Recently, due to the spread of wireless terminals supporting broadband multimedia services, such as smart phones, tablet Personal Computers (PCs) and the like, data traffic has increased exponentially in the wireless network. Since the number of users of the wireless terminals will further increase, and multimedia services provided using the wireless terminals will be further popularized, the data traffic in the wireless network is expected to increase much more than now. If even Machine to Machine (M2M) communication utilizing things (e.g., communication between things such as home appliances), which is a new communication service, is commercialized in addition to the typical communication services such as audio and video communication between users, the amount of data traffic that is processed by a Base Station (BS) or an evolved Node B (eNB) in the wireless network is predicted to increase dramatically, so the eNB may have difficulty in dealing with the higher levels of data traffic. Device to Device (D2D) communication has attracted much attention as one of the schemes for coping with the increase in data traffic in the wireless network.
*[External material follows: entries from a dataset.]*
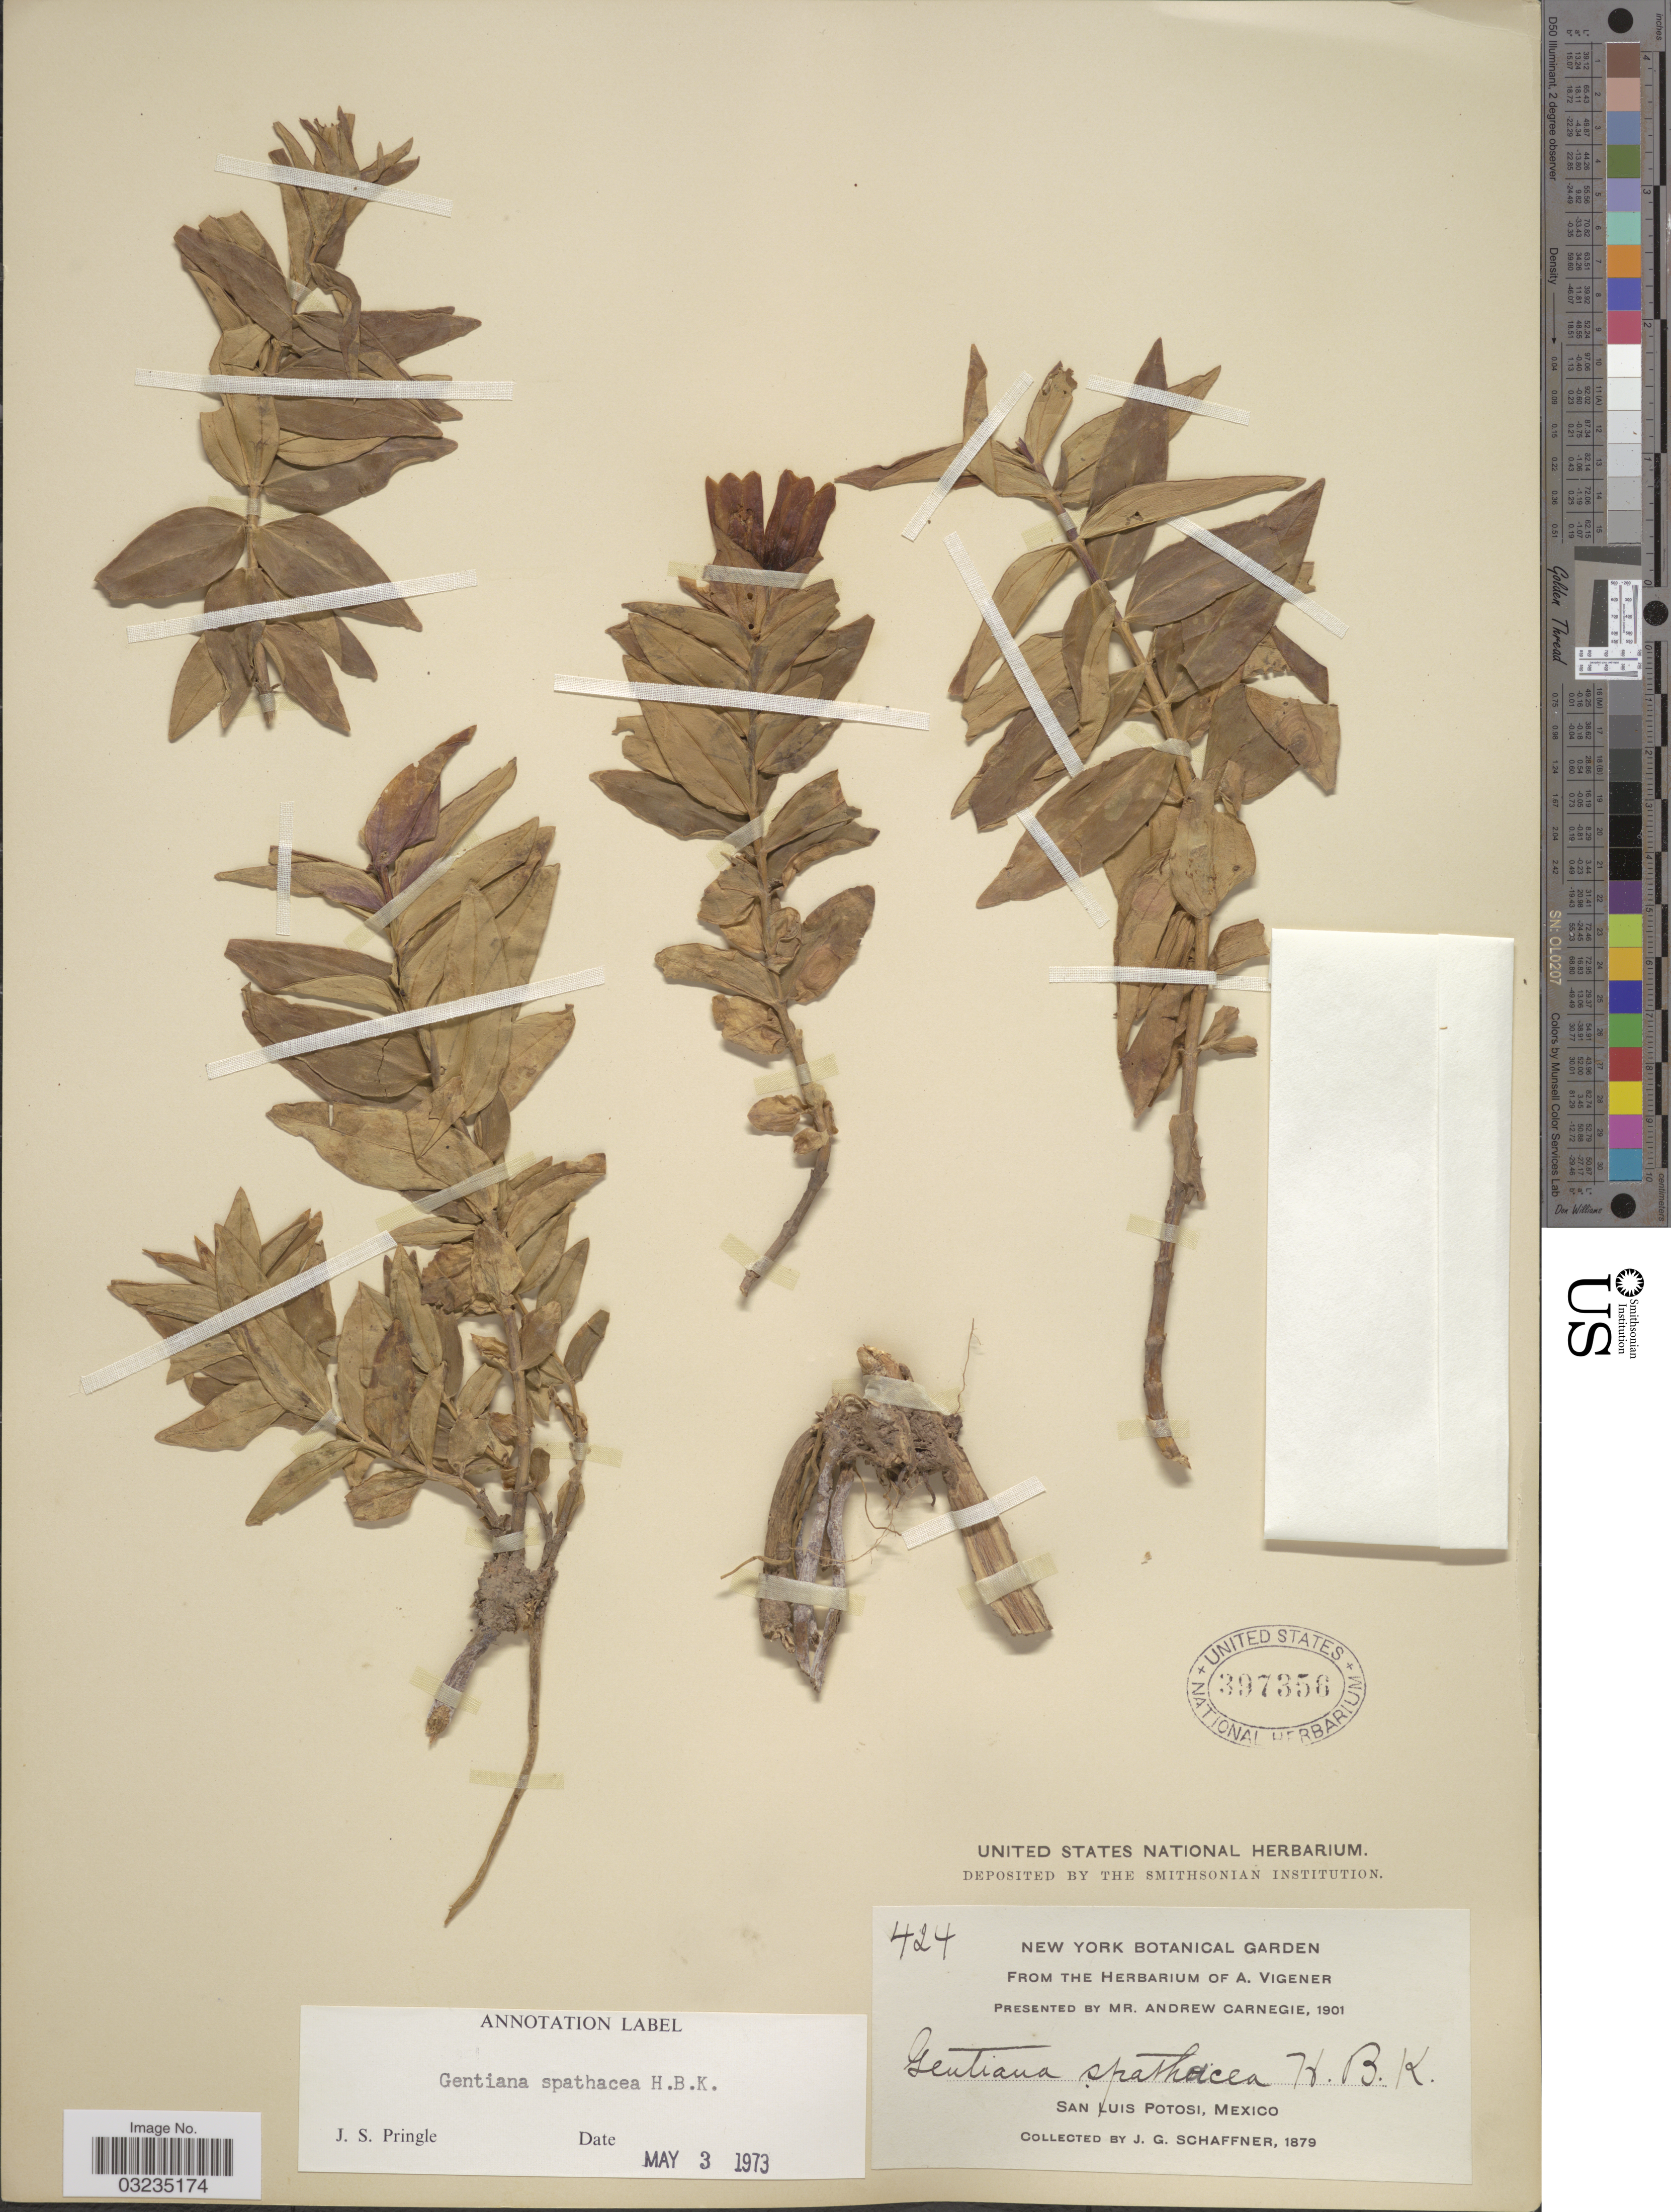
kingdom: Plantae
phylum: Tracheophyta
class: Magnoliopsida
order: Gentianales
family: Gentianaceae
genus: Gentiana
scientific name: Gentiana spathacea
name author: Kunth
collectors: J. G. Schaffner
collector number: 424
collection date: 1879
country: Mexico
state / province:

The D2D communication has attracted attention in both the licensed band that is used in mobile communication and in the unlicensed band that is used by communication such as Wireless Local Area Network (WLAN). If the D2D communication is integrated with the existing mobile communication, it is noteworthy in that the traffic capacity of the eNB may increase and the overload of the eNB may be reduced. In D2D communication, after a D2D link for D2D communication is established between User Equipments (UEs) in the same cell or adjacent cells, the UEs may directly exchange data with each other via the D2D link without going through the eNB. In this case, it is possible to reduce two links (e.g., a link from a UE to an eNB, and a link from the eNB to another UE) to one link (e.g., a link from a UE to another UE), contribution to a reduction in the overload of the eNB.
In the meantime, for D2D communication, a process of setting up synchronization between devices is required. Generally, a terminal may set up synchronization based on the time information that is received from a synchronous base station or received through a Global Positioning System (GPS) receiver module in the terminal Therefore, in D2D communication, if synchronization is set up using the scheme of the related art, each device should access the synchronous base station or use the GPS receiver module, for synchronization setup.
In addition, depending on the type of the communication scheme supported in the communication system, the synchronous base station may not be supported, and if a device is located in a GPS shaded area (e.g., the space between the skyscrapers, the tunnel, the interior of the building, and the like), the device may not set up synchronization since the device cannot receive time information through its GPS receiver module. Eventually, if the device cannot use the synchronous base station or the GPS receiver module, the device of the related art may not even initiate the D2D communication.
The above information is presented as background information only to assist with an understanding of the present disclosure. No determination has been made, and no assertion is made, as to whether any of the above might be applicable as prior art with regard to the present disclosure.